Article 31C contains only two provisions. They are as follows:
- Articles 39 (b) and (c) hold the Socialistic Directive Principles specified in Part IV of the Indian Constitution. According to Article 31C, no law that aims to carry out these principles can be deemed unlawful based on the reason that it breaches the fundamental rights guaranteed by Article 14 or 19. Article 14 talks about equality before law and equal protection of laws. Article 19 deals with the protection of six rights in respect of freedom of speech, assembly, movement, etc.
- Likewise, any law that clearly states that it is intended to give effect to a policy cannot be challenged in court.
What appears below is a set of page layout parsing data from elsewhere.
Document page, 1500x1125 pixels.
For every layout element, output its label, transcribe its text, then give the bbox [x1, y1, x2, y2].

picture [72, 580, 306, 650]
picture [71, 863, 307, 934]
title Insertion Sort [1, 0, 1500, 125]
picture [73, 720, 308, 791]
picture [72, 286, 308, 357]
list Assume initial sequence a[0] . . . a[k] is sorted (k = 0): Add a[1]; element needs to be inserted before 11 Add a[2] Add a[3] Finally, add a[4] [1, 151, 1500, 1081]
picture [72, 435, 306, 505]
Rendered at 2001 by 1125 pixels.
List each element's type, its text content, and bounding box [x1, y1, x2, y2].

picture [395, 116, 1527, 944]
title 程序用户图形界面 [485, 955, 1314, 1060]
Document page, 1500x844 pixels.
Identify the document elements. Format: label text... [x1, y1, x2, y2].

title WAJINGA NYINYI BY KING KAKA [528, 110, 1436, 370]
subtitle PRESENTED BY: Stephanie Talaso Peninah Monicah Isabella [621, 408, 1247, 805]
The reason to question it is that it fails to give effect to such a policy.
Related – Emergence of Article 31 A, B and C and its validity
Amendments That Are Related To Article 31 Of The Indian Constitution
- As mentioned before, Article 31 led to several Constitutional amendments; 1st, 4th, 7th, 25th, 39th, 40th and 42nd Amendment.
- The Constitution (1st Amendment) Act, 1951, was responsible for introducing Articles 31A and 31B to the Indian Constitution.
- The Constitution (25th Amendment) Act, 1971, added Article 31C to the Indian Constitution.
- The Constitution (42nd Amendment) Act,1976, added Article 31D to the Indian Constitution and it was removed by the Constitution (43rd Amendment) Act,1977.
- The Indian Constitution allows the enforcement of constitutional amendments as a step toward the social welfare and betterment of the sections of society. It ensures that all classes of citizens enjoy equality of opportunity and treatment, irrespective of whether they come from the working class or weaker sections of society.
- The right to property became one of the most controversial rights under the Indian Constitution. The property law has been losing relevance after Article 31 was challenged as being unconstitutional.
- Article 31 was changed from a fundamental right to a constitutional right by making it a part of Article 300A of the Indian Constitution.
Q. Does Article 31 of the Indian Constitution fall under fundamental rights?
Article 31 is now a constitutional right and not a fundamental right.
Q. Which subclause of Article 31 no longer exists?
The Constitution (43rd Amendment) Act, 1977, removed Article 31D from the Indian Constitution.
Q. Which right was removed from the list of fundamental rights in India?
The right to property was removed as the 7th fundamental right in India by the Constitution (44th Amendment) Act, 1978.